Cosine scheduling (sometimes called cosine annealing) is a learning rate schedule technique. Its core principle is to gradually decrease the learning rate over the course of training, following the shape of a cosine curve. Unlike step decay schedules, which reduce the learning rate abruptly at specific epochs, cosine annealing provides a smooth, continuous reduction. Typically, the learning rate starts at an initial high value and decreases following the first half-cycle of a cosine function, reaching a predefined minimum value (often close to zero) by the final training step. This smooth decay has been shown empirically to help the optimization process by allowing larger steps early in training for broad exploration of the loss landscape, and progressively smaller steps later on for fine-tuning and convergence towards a good minimum.

Early in training, a higher learning rate encourages faster exploration and helps escape poor local minima.
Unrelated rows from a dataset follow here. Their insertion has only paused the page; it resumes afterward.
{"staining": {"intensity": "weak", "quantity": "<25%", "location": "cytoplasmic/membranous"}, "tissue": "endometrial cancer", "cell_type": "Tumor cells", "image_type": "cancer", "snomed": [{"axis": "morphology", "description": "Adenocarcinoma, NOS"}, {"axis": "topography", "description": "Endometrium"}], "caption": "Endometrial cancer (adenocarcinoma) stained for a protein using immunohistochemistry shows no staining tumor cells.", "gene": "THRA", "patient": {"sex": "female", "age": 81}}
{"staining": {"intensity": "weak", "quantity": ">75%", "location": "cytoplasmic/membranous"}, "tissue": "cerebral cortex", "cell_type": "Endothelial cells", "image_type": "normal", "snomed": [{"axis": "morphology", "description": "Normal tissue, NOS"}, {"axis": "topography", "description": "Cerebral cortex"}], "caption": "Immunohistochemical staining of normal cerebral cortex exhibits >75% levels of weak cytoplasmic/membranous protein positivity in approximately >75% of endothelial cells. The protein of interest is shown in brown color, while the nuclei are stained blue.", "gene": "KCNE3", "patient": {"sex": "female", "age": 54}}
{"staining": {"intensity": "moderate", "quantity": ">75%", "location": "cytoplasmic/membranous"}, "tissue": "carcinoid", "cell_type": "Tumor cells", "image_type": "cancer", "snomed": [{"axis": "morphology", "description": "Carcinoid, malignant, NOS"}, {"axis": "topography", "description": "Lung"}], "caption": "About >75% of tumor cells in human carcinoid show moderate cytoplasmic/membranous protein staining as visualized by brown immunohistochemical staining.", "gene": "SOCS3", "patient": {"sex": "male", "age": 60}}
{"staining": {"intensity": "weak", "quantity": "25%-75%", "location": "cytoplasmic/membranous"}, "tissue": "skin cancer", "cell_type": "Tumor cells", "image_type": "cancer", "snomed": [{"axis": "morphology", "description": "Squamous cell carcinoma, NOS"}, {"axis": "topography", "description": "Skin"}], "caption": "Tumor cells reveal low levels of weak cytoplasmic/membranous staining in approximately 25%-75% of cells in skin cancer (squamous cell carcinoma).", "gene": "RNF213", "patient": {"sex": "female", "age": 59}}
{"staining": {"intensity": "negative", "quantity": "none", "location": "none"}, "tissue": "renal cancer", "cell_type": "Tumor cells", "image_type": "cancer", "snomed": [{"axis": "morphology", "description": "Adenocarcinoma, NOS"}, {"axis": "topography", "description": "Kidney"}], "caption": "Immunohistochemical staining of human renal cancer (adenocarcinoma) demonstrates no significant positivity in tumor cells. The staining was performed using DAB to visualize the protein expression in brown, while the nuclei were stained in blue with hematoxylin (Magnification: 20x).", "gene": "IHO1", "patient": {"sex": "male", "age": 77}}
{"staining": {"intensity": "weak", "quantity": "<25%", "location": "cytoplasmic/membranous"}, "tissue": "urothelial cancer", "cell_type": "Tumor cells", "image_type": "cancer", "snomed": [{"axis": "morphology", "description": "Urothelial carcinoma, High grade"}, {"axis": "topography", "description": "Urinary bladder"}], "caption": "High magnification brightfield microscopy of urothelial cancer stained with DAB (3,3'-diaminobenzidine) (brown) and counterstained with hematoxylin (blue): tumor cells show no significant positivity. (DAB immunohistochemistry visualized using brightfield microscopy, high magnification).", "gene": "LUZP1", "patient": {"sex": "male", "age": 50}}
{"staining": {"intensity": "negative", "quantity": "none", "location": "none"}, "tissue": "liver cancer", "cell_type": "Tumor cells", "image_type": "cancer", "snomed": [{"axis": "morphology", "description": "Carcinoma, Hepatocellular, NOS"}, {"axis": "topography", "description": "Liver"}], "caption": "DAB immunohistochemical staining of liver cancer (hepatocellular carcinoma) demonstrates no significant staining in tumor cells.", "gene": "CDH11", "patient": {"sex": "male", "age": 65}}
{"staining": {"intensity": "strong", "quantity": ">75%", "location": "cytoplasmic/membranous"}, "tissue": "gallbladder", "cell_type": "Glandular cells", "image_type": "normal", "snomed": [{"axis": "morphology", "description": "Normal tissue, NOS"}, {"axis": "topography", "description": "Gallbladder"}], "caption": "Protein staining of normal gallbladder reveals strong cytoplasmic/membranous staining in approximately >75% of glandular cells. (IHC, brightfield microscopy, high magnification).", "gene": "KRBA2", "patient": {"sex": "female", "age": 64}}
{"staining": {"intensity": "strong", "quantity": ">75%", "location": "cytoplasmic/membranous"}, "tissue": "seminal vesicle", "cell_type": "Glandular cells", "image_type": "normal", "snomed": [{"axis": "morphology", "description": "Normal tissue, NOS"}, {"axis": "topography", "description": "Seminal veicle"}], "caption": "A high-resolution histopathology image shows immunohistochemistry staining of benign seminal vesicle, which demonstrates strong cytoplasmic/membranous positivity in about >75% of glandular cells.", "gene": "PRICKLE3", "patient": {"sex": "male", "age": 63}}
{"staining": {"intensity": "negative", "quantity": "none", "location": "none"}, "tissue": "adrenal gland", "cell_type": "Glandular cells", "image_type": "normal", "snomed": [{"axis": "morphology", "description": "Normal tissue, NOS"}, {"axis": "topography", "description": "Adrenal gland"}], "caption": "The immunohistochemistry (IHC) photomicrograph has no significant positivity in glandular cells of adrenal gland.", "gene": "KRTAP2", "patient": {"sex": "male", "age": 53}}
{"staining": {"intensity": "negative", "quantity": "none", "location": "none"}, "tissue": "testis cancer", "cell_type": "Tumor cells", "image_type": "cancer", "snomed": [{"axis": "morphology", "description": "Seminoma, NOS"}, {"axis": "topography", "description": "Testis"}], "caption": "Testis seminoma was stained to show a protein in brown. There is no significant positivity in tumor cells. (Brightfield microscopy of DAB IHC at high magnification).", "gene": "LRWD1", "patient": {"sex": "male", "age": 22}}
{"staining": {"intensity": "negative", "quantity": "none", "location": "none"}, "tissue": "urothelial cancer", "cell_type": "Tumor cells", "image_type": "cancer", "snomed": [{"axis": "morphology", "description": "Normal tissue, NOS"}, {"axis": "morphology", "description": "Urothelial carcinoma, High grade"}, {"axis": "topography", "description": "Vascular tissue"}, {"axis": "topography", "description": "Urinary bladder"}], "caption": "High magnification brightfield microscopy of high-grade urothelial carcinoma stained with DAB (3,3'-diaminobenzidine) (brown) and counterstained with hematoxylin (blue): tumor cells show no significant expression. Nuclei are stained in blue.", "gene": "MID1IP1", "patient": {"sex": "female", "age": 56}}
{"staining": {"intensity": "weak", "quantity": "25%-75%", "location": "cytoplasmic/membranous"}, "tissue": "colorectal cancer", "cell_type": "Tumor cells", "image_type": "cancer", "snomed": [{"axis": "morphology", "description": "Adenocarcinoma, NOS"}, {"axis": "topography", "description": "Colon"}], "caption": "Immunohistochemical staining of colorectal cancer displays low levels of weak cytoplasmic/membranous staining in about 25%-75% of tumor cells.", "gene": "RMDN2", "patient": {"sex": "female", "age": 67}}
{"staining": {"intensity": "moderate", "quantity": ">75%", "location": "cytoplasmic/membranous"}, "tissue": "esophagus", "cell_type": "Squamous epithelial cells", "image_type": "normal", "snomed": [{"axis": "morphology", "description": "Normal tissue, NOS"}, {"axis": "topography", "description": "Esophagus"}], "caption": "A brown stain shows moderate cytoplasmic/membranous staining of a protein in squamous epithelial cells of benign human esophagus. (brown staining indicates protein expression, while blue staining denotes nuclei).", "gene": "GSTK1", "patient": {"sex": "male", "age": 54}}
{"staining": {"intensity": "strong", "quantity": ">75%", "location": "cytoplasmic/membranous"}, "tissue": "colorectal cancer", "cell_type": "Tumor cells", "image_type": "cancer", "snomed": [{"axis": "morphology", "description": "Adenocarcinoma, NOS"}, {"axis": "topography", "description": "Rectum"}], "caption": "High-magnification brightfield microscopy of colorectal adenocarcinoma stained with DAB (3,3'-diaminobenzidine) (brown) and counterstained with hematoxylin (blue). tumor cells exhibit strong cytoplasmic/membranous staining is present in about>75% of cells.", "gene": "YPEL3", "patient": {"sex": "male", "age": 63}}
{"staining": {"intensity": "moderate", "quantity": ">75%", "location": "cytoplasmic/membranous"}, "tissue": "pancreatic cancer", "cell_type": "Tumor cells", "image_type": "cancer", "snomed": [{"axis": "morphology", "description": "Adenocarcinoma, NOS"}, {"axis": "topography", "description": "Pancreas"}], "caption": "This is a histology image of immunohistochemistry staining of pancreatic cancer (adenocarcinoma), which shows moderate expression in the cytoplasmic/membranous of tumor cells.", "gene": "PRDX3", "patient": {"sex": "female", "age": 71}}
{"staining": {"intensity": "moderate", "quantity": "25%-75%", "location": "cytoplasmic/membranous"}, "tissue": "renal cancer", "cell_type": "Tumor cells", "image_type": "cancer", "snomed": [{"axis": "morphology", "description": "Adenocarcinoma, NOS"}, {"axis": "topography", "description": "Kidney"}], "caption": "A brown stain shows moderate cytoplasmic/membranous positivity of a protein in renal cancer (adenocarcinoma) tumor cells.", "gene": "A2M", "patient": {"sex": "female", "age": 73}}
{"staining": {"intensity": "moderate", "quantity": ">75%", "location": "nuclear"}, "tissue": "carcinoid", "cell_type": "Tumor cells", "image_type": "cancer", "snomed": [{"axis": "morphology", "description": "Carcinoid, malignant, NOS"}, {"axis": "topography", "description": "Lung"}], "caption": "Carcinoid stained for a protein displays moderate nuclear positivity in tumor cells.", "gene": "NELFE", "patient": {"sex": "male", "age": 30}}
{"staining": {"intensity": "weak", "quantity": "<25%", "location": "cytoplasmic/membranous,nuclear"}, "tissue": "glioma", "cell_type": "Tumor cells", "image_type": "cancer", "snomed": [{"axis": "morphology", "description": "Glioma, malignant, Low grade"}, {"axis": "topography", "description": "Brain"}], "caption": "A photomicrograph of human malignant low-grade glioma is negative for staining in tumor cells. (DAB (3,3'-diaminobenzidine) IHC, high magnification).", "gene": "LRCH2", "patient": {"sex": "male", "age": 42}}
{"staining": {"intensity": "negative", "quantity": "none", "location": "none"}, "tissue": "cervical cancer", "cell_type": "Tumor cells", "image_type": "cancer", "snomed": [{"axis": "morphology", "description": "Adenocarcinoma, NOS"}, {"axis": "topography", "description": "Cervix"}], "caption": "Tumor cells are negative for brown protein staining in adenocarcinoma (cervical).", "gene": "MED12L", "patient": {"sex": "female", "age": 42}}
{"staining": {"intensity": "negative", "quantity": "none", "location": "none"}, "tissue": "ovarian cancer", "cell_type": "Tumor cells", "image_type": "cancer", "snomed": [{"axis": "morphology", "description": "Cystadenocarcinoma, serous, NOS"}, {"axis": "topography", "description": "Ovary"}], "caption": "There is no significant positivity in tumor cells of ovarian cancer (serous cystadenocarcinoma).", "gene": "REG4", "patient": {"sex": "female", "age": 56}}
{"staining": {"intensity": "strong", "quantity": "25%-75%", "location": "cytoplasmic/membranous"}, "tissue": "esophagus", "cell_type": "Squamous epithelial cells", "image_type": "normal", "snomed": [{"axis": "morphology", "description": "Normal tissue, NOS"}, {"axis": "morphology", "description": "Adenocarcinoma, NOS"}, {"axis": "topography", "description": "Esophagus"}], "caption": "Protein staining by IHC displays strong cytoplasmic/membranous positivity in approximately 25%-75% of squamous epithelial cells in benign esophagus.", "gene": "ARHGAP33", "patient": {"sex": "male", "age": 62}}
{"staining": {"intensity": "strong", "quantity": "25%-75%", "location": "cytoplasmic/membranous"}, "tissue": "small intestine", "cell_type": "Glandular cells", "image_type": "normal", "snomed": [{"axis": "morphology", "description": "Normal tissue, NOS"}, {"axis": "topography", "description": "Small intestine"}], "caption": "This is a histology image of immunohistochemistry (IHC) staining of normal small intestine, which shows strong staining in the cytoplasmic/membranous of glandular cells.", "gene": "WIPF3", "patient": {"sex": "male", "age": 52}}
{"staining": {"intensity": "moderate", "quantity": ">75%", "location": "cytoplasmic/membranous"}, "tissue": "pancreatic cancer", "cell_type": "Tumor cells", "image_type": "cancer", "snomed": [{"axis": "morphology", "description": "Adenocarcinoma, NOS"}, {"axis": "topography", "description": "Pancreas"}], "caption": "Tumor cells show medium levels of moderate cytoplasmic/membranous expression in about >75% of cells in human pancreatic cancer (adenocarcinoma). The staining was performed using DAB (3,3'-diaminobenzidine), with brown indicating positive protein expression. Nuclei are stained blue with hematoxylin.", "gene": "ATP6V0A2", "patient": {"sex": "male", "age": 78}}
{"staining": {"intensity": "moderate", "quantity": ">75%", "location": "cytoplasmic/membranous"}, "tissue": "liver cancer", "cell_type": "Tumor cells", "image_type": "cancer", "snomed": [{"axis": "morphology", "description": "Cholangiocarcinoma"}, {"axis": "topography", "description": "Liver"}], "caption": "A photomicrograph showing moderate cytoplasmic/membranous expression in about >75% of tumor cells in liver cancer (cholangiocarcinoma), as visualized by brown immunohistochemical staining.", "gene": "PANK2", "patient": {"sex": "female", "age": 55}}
As training progresses and the model parameters approach a more optimal region, reducing the learning rate becomes crucial to avoid overshooting the minimum and to allow for more precise convergence. The cosine function provides a schedule that starts with a relatively slow decay rate, allowing the optimizer to maintain momentum initially. The decay rate then accelerates towards the middle of the schedule before slowing down again as it approaches the minimum learning rate. This final slow-down phase near the end of training is particularly important, as it allows the optimizer to carefully settle into a potentially flat minimum, which empirical evidence suggests often correlates with better generalization performance compared to sharper minima.

Furthermore, cosine scheduling is often combined with a "warmup" phase, as seen in the code example. During this initial phase (e.g., warmup_steps), the learning rate is typically increased linearly from a very small value (or zero) up to the main initial learning rate. This warmup period helps stabilize training in the very beginning, especially for large models or datasets where large initial learning rates applied to randomly initialized weights could lead to instability or divergence. After the warmup, the cosine decay phase begins, smoothly decreasing the learning rate from its peak value down to the target minimum (base_lr * min_lr_ratio) over the remaining total_steps - warmup_steps. This combination of a gentle start (warmup) followed by a smooth, theoretically motivated decay (cosine annealing) provides a robust and effective learning rate strategy that often requires less hyperparameter tuning than step-based schedules and frequently leads to improved model accuracy.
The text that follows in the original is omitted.